[Reading passage]
+ + + + + + +

I’m sorry, I don’t know if you’re saying that I need to do :- ensure_loaded(pengine_sandbox:blawx). in the main scasp_server.pl file, and remove the module entry from blawx.pl, or if you are saying I need to do those two things AND add pengine_sandbox: before the scasp use_module command in blawx.pl? But I have tried both, and I have tried adding pengine_sandbox: in front of everything loaded inside blawx.pl. Nothing changes the result, it just changes the module in which it complains it cannot find winner/2. Now pengine_sandbox:winner/2 doesn’t exist.

I am very much in the dark, despite my best efforts. It doesn’t make any sense to me that calling a query inside the blawxrun predicate in the blawx module is “running it from blawx”, but that doing a use_module in the same file is somehow going to result in it being loaded into pengine_sandbox.

I’m happy to try something simpler if it’s actually simpler, but none of this makes any sense to me, and so if this is close to working, I’d rather not change bucking horses mid tsunami. If you could give this a quick try and let me know what you had to do to make the third query work, that would be GREATLY appreciated.

Can you make the whole thing (i.e., enough to reproduce) available, including something (e.g., a curl request) to test it? I think it is minor to fix it, but I don’t like reproducing the whole setup from this discussion.

Of course. I’ll get back to you.

WIth my thanks for your patience, here’s a little github repo with as clean an example as I can generate.

.

1 Like

Seems all that is needed is

:- meta_predicate blawxrun(0, -, -, -).

above the definition of the predicate. After all, this is a meta predicate.

Thanks for the clear reproducible case. That makes helping people a lot easier :slight_smile:

1 Like

Thank you. Could you give me some intuition as to why it is required, and what it is doing? In the hopes I might avoid or at least recognized similar problems in future?

Roughly, in good old plain Prolog, a term f(…) refers to the predicate (procedure) f/n. Given a module system, each module potentially defines its own f/n, denoted m:f/n. Now, if we pass winner(X,Y) to a predicate that must find a predicate from this term, such as sCASP, it needs to know into which module it must resolve winner/2. The meta_predicate/1 declaration tells the system which arguments must be annotated with the current module. These are the arguments annotated as 0…9, : or //. They all do the same: you pass winner(X,Y) and the called predicate is passed pengine_sandbox:winner(X,Y). The difference only affects the cross-referencing tools: 0 means it is a simple call. 1…9 means 1…9 arguments will be added before it is translated into a call. : means the target wants to know the module, but it will not call the result. Finally, // means the argument is a DCG goal (this is a SWI-Prolog extension).

2 Likes

Gotcha, thanks!

+ + + + + + +

[Work request A] In the forum thread, what does the // annotation in a meta_predicate declaration mean?

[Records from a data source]
+ + + + + + +

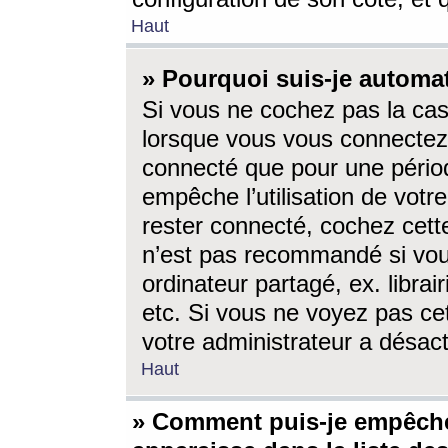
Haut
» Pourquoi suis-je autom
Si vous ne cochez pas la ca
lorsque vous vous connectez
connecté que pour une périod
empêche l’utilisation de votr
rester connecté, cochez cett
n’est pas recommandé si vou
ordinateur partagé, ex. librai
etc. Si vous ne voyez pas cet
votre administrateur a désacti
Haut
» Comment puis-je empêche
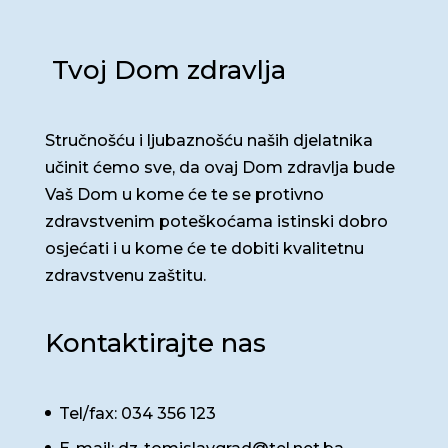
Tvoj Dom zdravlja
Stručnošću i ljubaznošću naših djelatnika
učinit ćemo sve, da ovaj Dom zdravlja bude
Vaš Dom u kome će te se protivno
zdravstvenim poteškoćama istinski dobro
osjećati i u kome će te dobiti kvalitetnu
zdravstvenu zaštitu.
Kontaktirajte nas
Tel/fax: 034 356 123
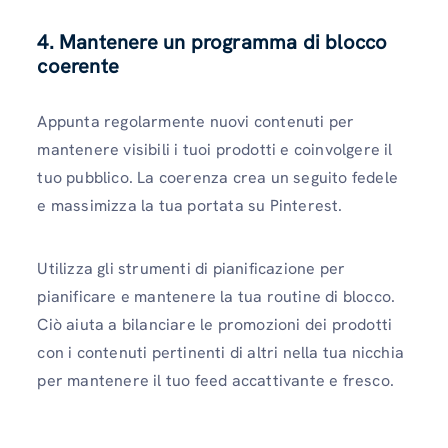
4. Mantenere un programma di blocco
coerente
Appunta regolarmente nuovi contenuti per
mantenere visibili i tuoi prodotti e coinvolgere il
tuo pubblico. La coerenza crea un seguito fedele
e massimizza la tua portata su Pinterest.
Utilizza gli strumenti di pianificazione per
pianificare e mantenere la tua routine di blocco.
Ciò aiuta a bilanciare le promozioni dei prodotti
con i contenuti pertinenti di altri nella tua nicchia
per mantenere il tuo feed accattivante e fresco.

+ + + + + + +

[Work request B] From the rows, copy down the lines starting at the one containing "Tvoj Dom zdravlja" and ending at the one containing "Tel/fax: 034 356 123", both included.

[Written solution A] It means the argument is a DCG goal.

[Written solution B]
Tvoj Dom zdravlja
Stručnošću i ljubaznošću naših djelatnika
učinit ćemo sve, da ovaj Dom zdravlja bude
Vaš Dom u kome će te se protivno
zdravstvenim poteškoćama istinski dobro
osjećati i u kome će te dobiti kvalitetnu
zdravstvenu zaštitu.
Kontaktirajte nas
Tel/fax: 034 356 123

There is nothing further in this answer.